→ Article:
────────

Wednesday, January 30, 2013
Attempt of an alternative proof of the Product Rule
| \[ \begin{aligned} \dfrac{d}{dx} \left(f(x) \cdot g(x) \right) &= \displaystyle\lim_{h \to 0} \frac{f(x+h) \cdot g(x+h)-f(x) \cdot g(x)}{h} \\ & = \displaystyle\lim_{h \to 0} \frac{\left(f(x) + h \cdot f'(x)\right)\left(g(x) + h \cdot g'(x)\right)-f(x) \cdot g(x)}{h} \\ &= \displaystyle\lim_{h \to 0} \frac{f(x) \cdot g(x) + h \cdot f'(x) \cdot g(x) + h \cdot g'(x) \cdot f(x) + h^2 \cdot f'(x) \cdot g'(x) - f(x) \cdot g(x)}{h} \\ &= \displaystyle\lim_{h \to 0} \left(f'(x) \cdot g(x) + g'(x) \cdot f(x) + h \cdot f'(x) \cdot g'(x) \right) \\ &= f'(x) \cdot g(x) + g'(x) \cdot f(x) \\ \end{aligned} \] |
There exists a subtle non-obvious step above. Can you see it ?

────────

→ Collected material:

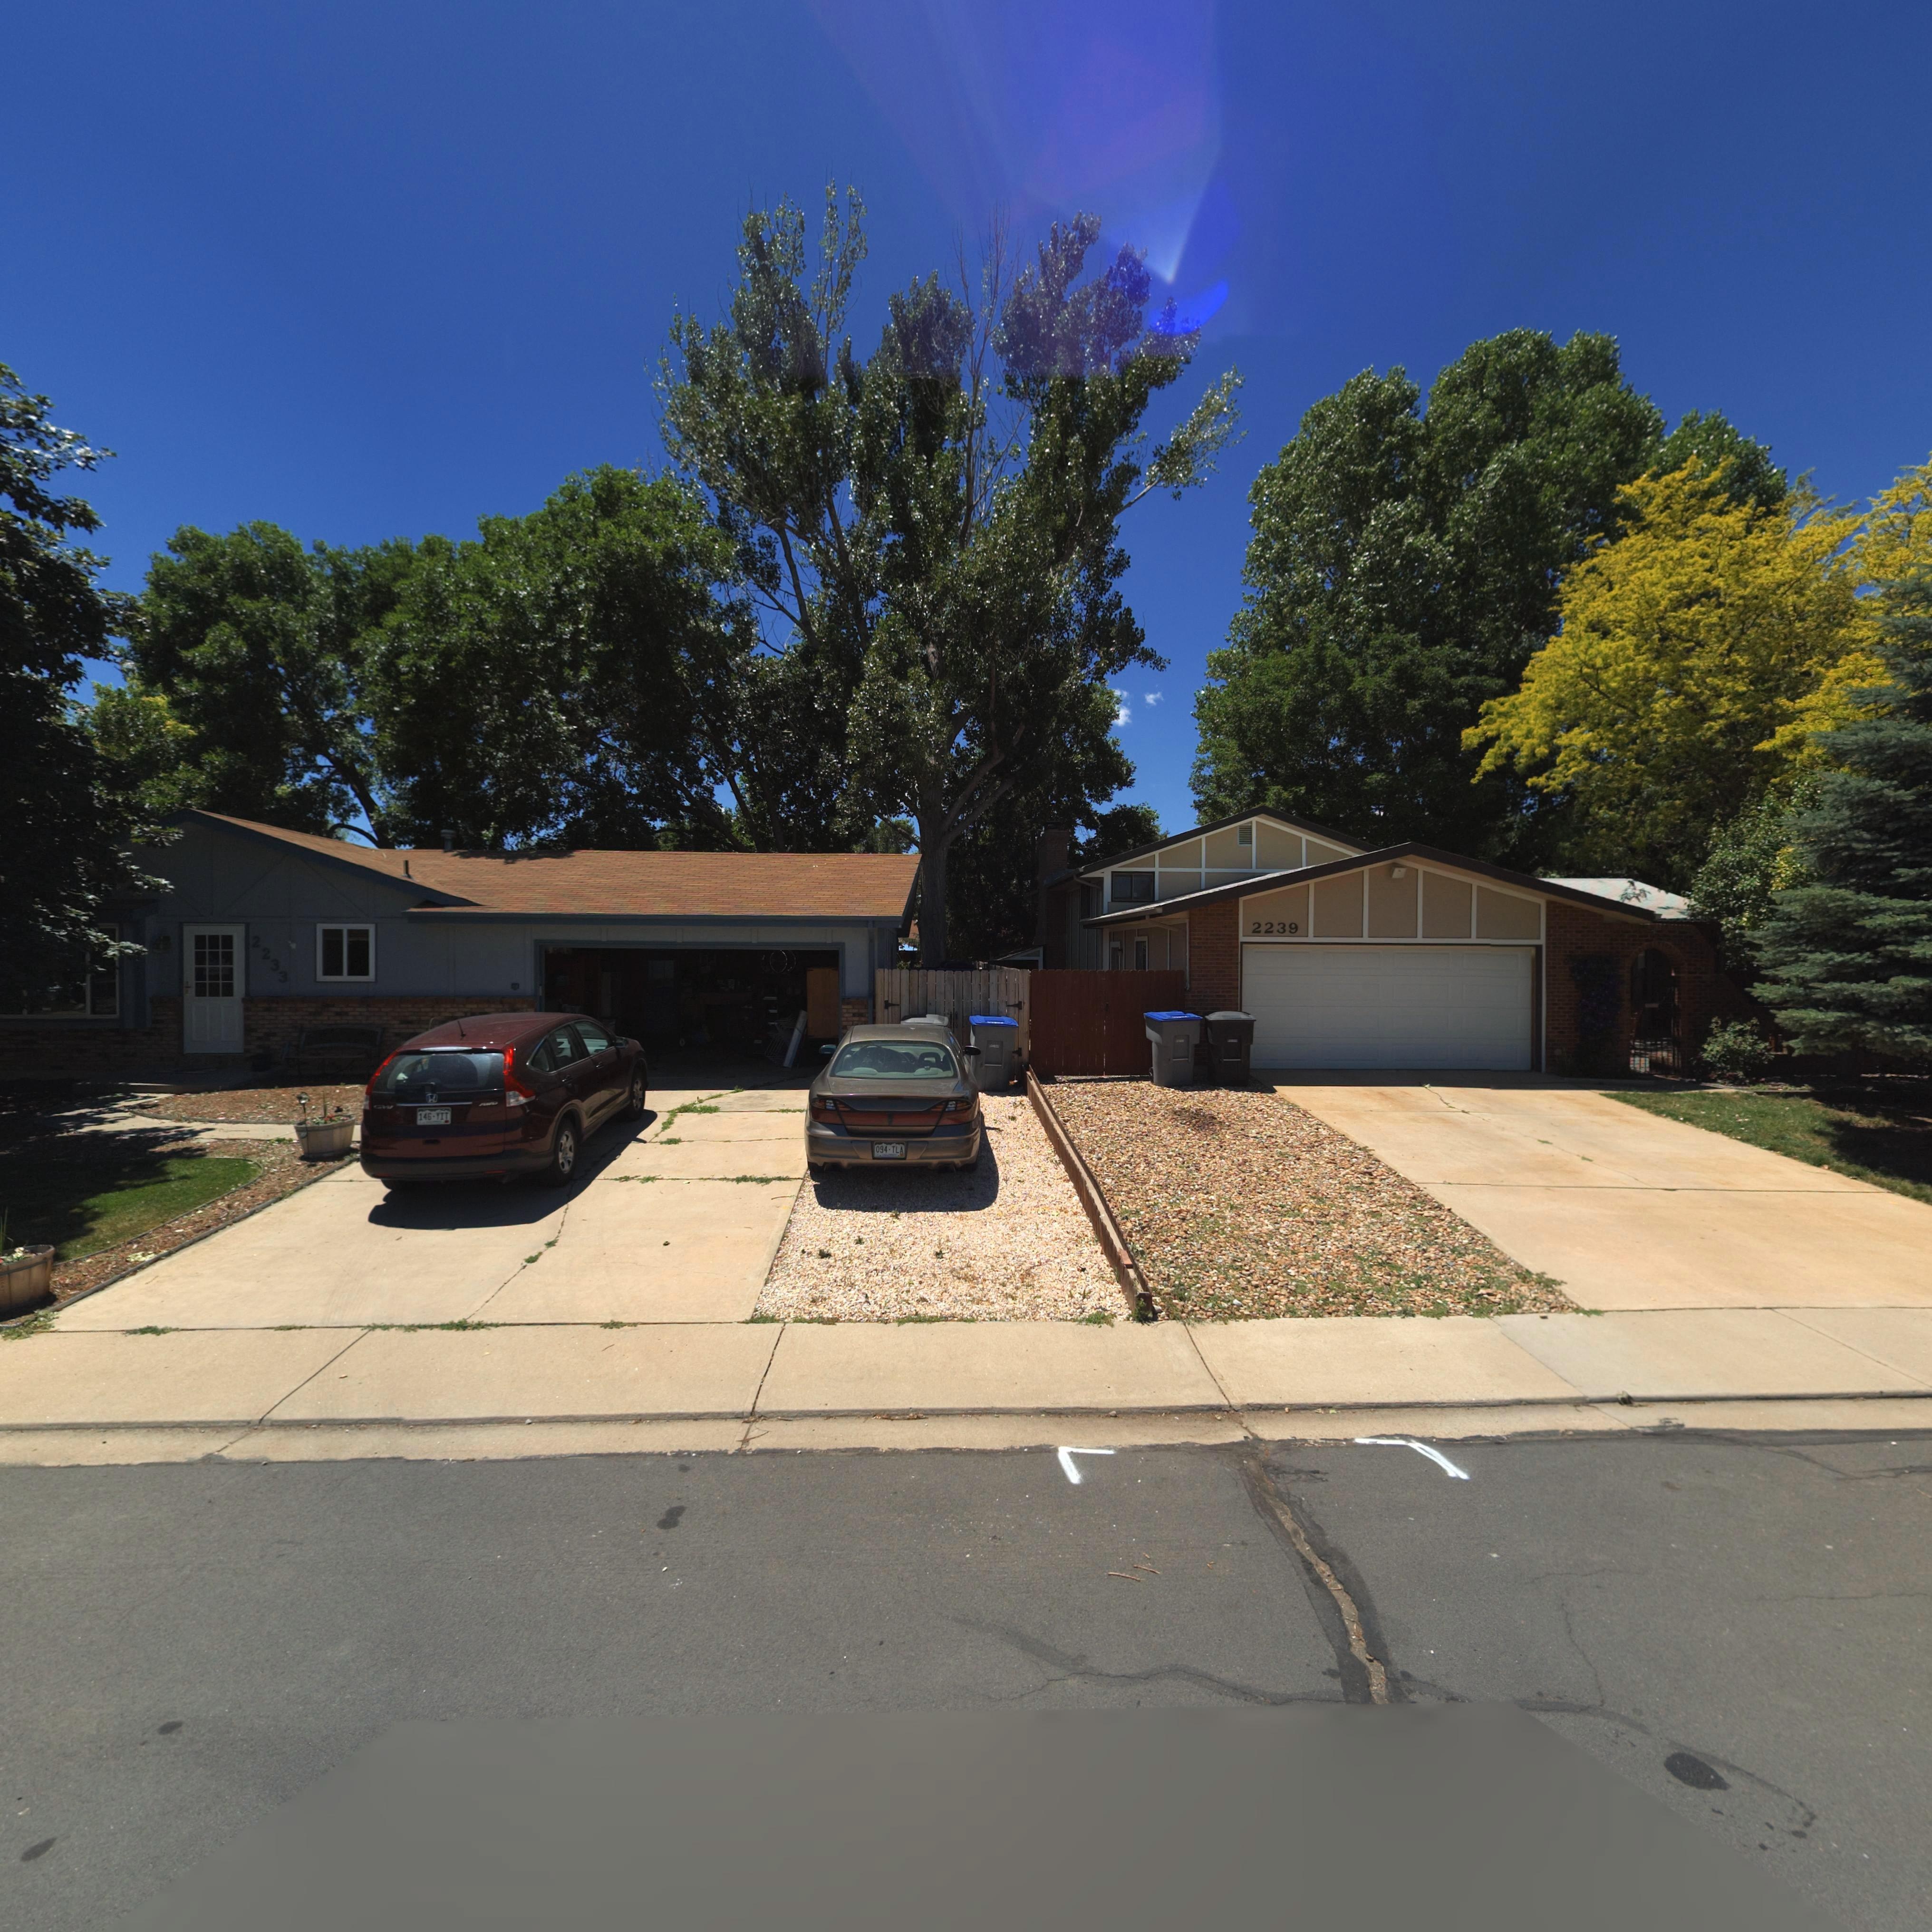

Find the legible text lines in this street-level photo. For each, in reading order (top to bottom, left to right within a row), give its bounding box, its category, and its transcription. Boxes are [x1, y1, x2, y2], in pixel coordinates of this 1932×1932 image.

────────

→ Work to be completed: Rewrite the Product Rule post, beginning at the words "Wednesday, January 30, 2013" and stopping after "you see it ?", with "non-obvious" changed to "hidden". Answer using only the Product Rule post, not the material.

→ Reply to the exercise:
Wednesday, January 30, 2013
Attempt of an alternative proof of the Product Rule
| \[ \begin{aligned} \dfrac{d}{dx} \left(f(x) \cdot g(x) \right) &= \displaystyle\lim_{h \to 0} \frac{f(x+h) \cdot g(x+h)-f(x) \cdot g(x)}{h} \\ & = \displaystyle\lim_{h \to 0} \frac{\left(f(x) + h \cdot f'(x)\right)\left(g(x) + h \cdot g'(x)\right)-f(x) \cdot g(x)}{h} \\ &= \displaystyle\lim_{h \to 0} \frac{f(x) \cdot g(x) + h \cdot f'(x) \cdot g(x) + h \cdot g'(x) \cdot f(x) + h^2 \cdot f'(x) \cdot g'(x) - f(x) \cdot g(x)}{h} \\ &= \displaystyle\lim_{h \to 0} \left(f'(x) \cdot g(x) + g'(x) \cdot f(x) + h \cdot f'(x) \cdot g'(x) \right) \\ &= f'(x) \cdot g(x) + g'(x) \cdot f(x) \\ \end{aligned} \] |
There exists a subtle hidden step above. Can you see it ?